* TASK DESCRIPTION: Copy out the lines of the data below word for word, omitting the pictures.

START DATA SECTION

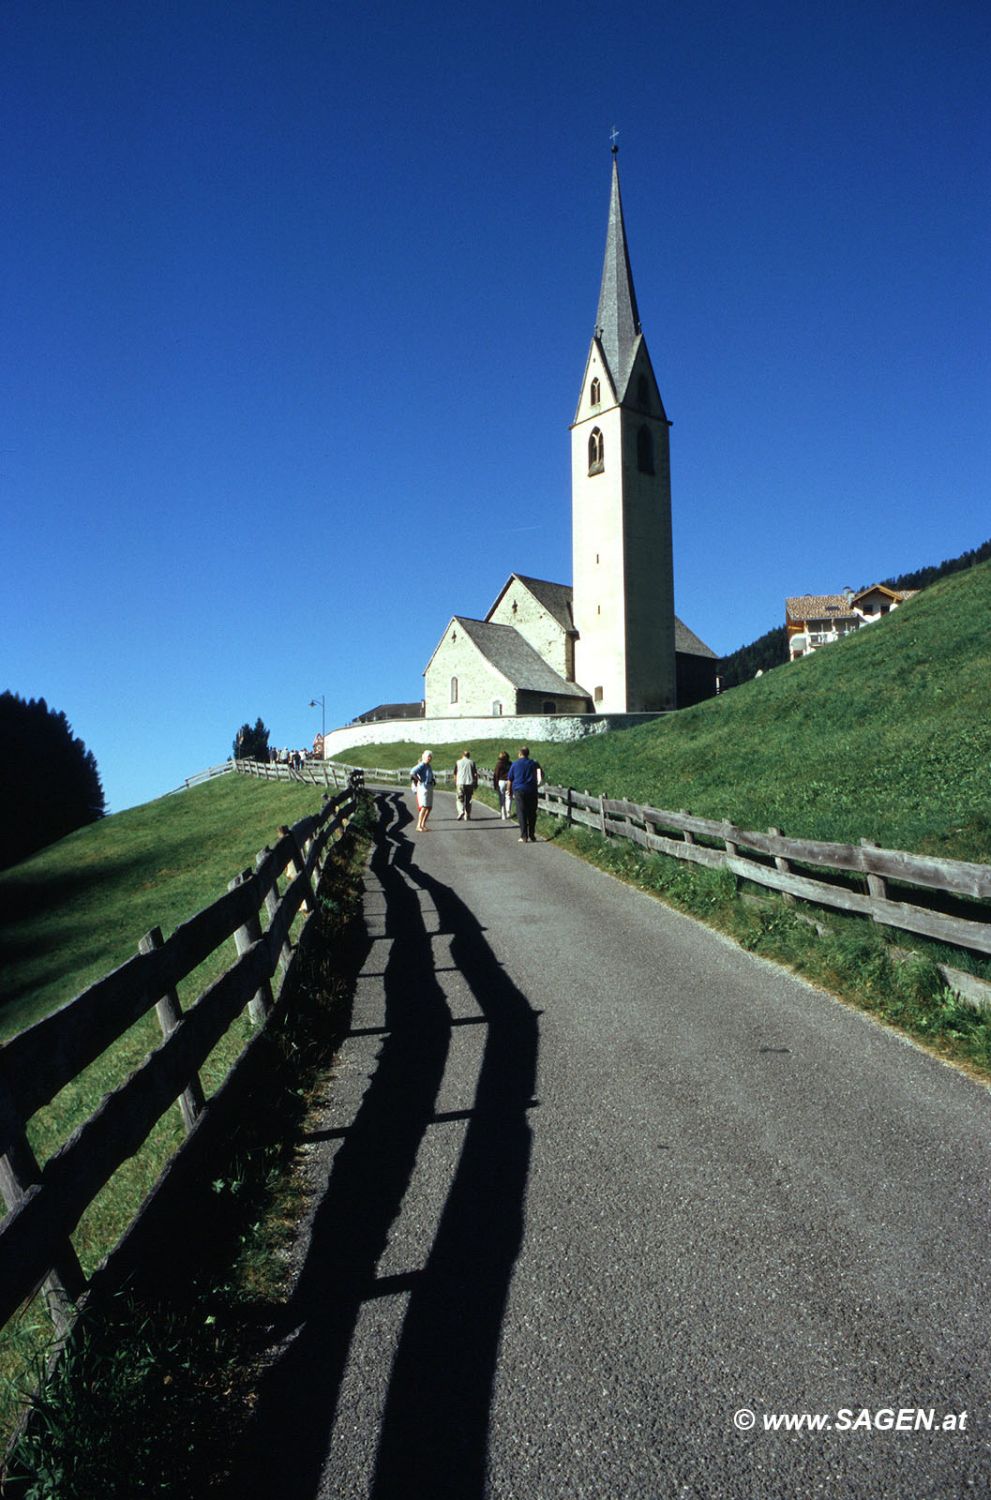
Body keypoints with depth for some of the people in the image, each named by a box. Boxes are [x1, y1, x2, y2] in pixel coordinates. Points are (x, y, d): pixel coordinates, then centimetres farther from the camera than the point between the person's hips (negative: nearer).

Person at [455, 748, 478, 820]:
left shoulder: (458, 762, 6)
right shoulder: (472, 762, 7)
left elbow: (455, 774, 7)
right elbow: (476, 774, 2)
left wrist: (455, 782, 18)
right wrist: (476, 783, 7)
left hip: (460, 783, -1)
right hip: (470, 783, 1)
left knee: (460, 799, 1)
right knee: (468, 800, 10)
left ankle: (461, 811, -23)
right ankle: (467, 815, 11)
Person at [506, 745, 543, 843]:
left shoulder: (515, 764, 3)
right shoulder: (533, 763, 8)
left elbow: (510, 779, 6)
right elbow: (541, 774, 1)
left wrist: (510, 791, 15)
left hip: (519, 790, -2)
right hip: (532, 790, 2)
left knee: (521, 813, 1)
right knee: (532, 813, 9)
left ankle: (524, 836, -4)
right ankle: (532, 836, 12)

END DATA SECTION

* RESPONSE FOR THIS EXERCISE:
Body keypoints with depth for some of the people in the image, each named by a box. Boxes are [x1, y1, x2, y2] in pixel coordinates. Points are (x, y, d): pixel coordinates, then centimetres farther from the camera than the point between the person's hips (negative: nearer).

Person at [455, 748, 478, 820]:
left shoulder: (458, 762, 6)
right shoulder: (472, 762, 7)
left elbow: (455, 774, 7)
right elbow: (476, 774, 2)
left wrist: (455, 782, 18)
right wrist: (476, 783, 7)
left hip: (460, 783, -1)
right hip: (470, 783, 1)
left knee: (460, 799, 1)
right knee: (468, 800, 10)
left ankle: (461, 811, -23)
right ankle: (467, 815, 11)
Person at [506, 745, 543, 843]:
left shoulder: (515, 764, 3)
right shoulder: (533, 763, 8)
left elbow: (510, 779, 6)
right elbow: (541, 774, 1)
left wrist: (510, 791, 15)
left hip: (519, 790, -2)
right hip: (532, 790, 2)
left knee: (521, 813, 1)
right knee: (532, 813, 9)
left ankle: (524, 836, -4)
right ankle: (532, 836, 12)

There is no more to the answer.